Google’s Pixel Buds Pro are now on-sale in Australia alongside the Pixel 6a which I reviewed last week. I’ve only just received them, so I thought I’d jot down my first impressions of their new premium earbuds. 

I’ve only had the Pixel Buds Pro for just a few hours now, so this is a quick first look and here’s my first impressions. 


First up, you get the Pixel Buds Pro in a battery charging case which is slightly larger than the previous Pixel Buds A-series and Gen 2. There’s no USB-C cable in the box, but you do get small, medium and large tips to ensure a good fit. 

The buds themselves don’t have the fin on the rear that the Pixel Buds A-Series or Gen 2 came with, but the larger bud seems to stay in your ear quite well. The buds have a touch sensitive panel which seems pretty responsive, letting you change volume, answer calls etc. 

Google sent over the Lemongrass colour for review and it’s a pretty nice option, standing out just enough but they’re not too wildly coloured. 

The charging case and the buds are two-toned in black which looks cool, and with the lack of fin on the buds, it makes it easy to tell them apart from the previous generations if you have some of those laying around.

A note on the case is that previous generations have been a fidgeter’s delight with a satisfying clack sound when you close it – and that remains on the Pixel Buds Pro. The egg-shell feel case also slides in and out of your pocket without catching. 

The charging case sits on the Pixel Stand 2 quite nicely for charging – or you can just plug in your own USB-C cable. I haven’t had them long enough to run any battery run down tests, but I’ll be doing that in full for the review. 

The buds are pretty easy to remove from the case, with magnets holding them in place even when you tip the case upside down. They’re not secured in too hard though, so you can take them out easily and they drop right back in when you’re done.

The case has a pairing button on the rear which you hold to initiate the bluetooth pairing – but it’s Google’s Fast Pair which is the star here if you have an Android phone and makes it super easy to setup.


Opening the Pixel Buds Pro case initiates that Fast Pair interaction, even on a non-Pixel phone. Simply prompting you to connect to the device. 

You can grab the Pixel Buds ‘app’ from the Google Play Store to go through the full setup which includes a test to ensure you have a secure fit and helps configure the touch controls. 

There’s access to Google Assistant for reading out notifications if you want when you hear a chime, or you can long press one of the buds to summon it when you want to ask a question. You can also configure it to toggle through ANC/Transparency mode on the other bud. 

I had to install a firmware update for the buds when I first ran through the setup, but once that was done I was ready to rock.

Sound and Audio

I’ve been listening to Scott’s Audio mix which covers a pretty vast range of music from easy listening/pop through to some decent bass-heavy metal. I’ve also given them a bit of a brief work over with some podcasts and audiobooks. 

In short, the initial impressions from audio quality are good. They’ve got good quality sound for the mids and high-end though could be a bit trebly at the higher end when listening to pop music – and are really good for audiobooks and podcasts. At the low end it’s not quite as good for bass as the drivers don’t quite deliver that really deep low you expect – BUT! they are definitely an improvement over the Pixel Buds A-Series and Gen 2. 

For the Active Noise Cancellation, they work very well cancelling out wind noise when on a call and worked simply brilliantly when I walked by a bus while listening to music. 

Transparency mode worked well in my brief testing, allowing me to carry on a conversation with the carers at after-school care when picking up my son and the cashier at the supermarket – I explained what I was doing and they happily helped with the testing.

I’ll need to do some more testing on the mult-device connectivity but it seems fairly easy to pair them to another device if you want to.

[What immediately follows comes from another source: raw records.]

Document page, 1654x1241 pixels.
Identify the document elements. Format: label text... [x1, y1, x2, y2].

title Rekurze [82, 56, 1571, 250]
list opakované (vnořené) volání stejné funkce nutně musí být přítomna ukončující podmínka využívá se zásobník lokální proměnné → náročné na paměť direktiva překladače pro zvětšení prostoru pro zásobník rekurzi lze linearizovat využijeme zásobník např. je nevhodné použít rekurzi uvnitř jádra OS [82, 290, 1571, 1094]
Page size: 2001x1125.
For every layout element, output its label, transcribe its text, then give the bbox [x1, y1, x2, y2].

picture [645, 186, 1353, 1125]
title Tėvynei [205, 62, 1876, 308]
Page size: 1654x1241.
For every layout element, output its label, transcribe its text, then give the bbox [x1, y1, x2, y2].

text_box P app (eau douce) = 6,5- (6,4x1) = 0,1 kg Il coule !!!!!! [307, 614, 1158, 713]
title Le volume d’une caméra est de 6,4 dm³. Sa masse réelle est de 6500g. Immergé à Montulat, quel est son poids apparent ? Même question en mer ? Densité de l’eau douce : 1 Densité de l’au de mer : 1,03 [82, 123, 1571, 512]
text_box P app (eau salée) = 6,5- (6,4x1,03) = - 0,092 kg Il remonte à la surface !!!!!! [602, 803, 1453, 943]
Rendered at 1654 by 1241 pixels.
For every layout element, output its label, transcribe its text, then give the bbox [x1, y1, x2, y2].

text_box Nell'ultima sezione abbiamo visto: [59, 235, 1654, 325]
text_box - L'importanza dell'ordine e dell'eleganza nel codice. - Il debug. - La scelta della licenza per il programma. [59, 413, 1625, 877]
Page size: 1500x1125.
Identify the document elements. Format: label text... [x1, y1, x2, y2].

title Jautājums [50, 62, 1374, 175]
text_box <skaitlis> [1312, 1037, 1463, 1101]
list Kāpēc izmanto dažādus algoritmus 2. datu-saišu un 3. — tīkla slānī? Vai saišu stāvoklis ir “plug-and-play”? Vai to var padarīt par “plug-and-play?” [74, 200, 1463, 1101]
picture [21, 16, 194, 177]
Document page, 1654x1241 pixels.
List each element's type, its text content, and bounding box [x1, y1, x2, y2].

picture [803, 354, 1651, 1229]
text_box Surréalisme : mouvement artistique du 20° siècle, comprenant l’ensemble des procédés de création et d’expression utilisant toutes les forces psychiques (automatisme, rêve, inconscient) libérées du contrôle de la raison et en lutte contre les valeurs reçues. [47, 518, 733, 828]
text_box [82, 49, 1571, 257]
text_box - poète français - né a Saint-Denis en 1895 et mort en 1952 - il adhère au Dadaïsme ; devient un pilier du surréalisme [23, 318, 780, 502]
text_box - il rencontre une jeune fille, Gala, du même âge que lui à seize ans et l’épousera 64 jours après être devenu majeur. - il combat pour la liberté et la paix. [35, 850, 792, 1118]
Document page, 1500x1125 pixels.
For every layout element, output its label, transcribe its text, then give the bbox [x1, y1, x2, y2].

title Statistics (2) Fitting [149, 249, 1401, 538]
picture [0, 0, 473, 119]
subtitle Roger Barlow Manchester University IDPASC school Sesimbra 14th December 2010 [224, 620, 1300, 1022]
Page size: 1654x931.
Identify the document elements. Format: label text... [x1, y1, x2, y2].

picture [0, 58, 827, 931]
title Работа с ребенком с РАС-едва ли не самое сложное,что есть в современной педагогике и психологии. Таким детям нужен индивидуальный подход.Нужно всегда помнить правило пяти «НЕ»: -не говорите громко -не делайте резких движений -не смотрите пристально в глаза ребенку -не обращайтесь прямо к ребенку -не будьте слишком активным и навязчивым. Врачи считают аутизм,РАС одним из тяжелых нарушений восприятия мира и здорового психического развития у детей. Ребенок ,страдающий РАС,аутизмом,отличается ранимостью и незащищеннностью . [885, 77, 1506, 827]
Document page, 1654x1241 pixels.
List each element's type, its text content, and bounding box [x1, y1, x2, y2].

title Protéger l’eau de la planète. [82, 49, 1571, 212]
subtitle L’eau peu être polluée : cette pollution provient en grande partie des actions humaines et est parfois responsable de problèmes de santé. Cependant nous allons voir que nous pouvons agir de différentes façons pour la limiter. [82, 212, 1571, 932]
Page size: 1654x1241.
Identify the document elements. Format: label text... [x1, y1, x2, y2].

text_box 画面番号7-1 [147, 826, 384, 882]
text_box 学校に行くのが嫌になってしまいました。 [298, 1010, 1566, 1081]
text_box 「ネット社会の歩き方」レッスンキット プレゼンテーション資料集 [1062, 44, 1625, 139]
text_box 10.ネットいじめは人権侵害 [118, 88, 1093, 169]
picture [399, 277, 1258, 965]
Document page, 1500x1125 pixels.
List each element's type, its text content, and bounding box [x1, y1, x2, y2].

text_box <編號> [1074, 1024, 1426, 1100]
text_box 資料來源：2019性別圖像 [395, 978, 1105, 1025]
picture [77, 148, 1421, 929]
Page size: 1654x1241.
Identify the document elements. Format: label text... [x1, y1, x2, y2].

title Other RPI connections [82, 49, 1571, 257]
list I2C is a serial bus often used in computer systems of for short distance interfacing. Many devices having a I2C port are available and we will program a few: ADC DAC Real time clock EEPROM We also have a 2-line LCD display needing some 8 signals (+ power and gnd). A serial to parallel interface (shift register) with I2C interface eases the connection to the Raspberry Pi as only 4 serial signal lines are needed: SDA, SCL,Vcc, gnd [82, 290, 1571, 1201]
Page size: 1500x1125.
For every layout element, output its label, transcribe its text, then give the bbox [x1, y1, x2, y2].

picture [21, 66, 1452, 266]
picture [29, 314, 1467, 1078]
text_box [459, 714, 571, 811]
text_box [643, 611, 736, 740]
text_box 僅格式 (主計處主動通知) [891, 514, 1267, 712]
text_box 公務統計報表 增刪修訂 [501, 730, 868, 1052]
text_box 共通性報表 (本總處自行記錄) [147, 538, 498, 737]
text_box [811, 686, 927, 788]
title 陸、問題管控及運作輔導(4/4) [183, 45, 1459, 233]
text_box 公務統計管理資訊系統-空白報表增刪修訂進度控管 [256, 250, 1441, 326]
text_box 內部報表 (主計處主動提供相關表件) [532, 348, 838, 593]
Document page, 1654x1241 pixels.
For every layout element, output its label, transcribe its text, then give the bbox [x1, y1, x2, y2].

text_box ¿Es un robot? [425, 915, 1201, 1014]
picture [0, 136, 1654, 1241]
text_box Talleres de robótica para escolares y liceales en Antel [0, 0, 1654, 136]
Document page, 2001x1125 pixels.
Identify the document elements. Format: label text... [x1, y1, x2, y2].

Overall, the first impressions for the Pixel Buds Pro are pretty good. Google has made some big claims on battery life, and I want to test the ANC and Transparency modes out in a number of environments more thoroughly. The connection seems to be improved, so it’s looking pretty positive so far.

I’ll be running through audio tests, as well as complete battery run down tests over the next week, so stay tuned. 

If you want to pick up a pair of Pixel Buds Pro (or Pixel 6a) they’re available from today for $299 from the Google Store, or you can head in-store and pick-up a pair from JB HI-FI, Officeworks and Harvey Norman or from your favourite carrier with Telstra, Optus, Vodafone all stocking them.